▸ **Request**:
When you reach the line that contains "focal_35mm: 15" in the data below, start reproducing lines exactly, and stop after the line that contains "focal_mm: 10".

Stored records
===
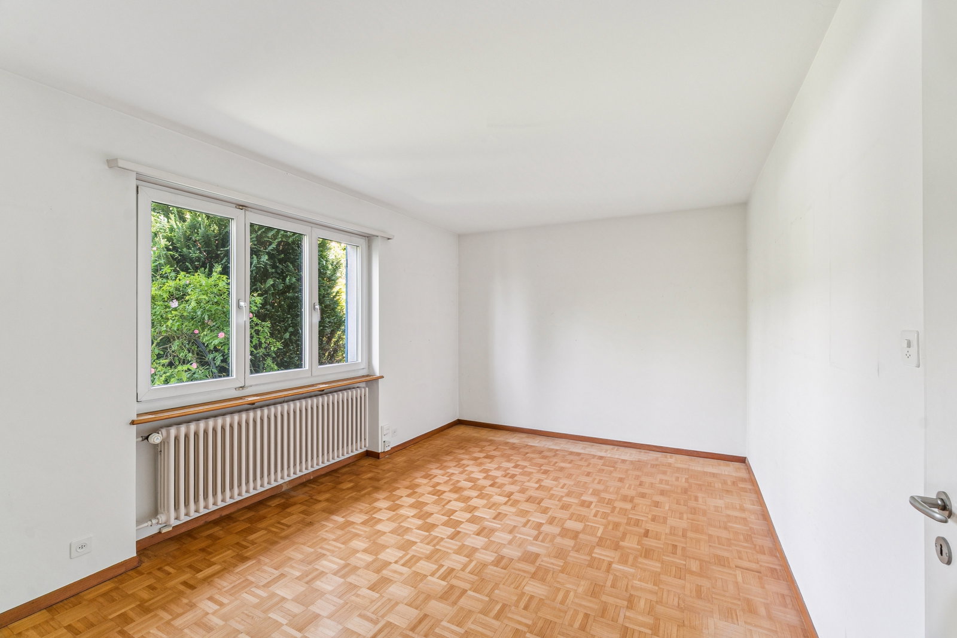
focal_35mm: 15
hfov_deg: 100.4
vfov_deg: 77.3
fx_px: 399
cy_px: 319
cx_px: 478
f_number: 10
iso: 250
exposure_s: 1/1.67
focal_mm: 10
===
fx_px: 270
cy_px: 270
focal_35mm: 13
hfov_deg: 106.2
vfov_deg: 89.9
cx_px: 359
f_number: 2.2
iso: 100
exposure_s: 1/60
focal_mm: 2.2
===
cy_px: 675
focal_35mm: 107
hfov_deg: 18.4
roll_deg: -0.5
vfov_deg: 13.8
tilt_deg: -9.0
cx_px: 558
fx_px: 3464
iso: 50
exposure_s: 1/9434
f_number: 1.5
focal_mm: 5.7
===
▸ **Output for this task**:
focal_35mm: 15
hfov_deg: 100.4
vfov_deg: 77.3
fx_px: 399
cy_px: 319
cx_px: 478
f_number: 10
iso: 250
exposure_s: 1/1.67
focal_mm: 10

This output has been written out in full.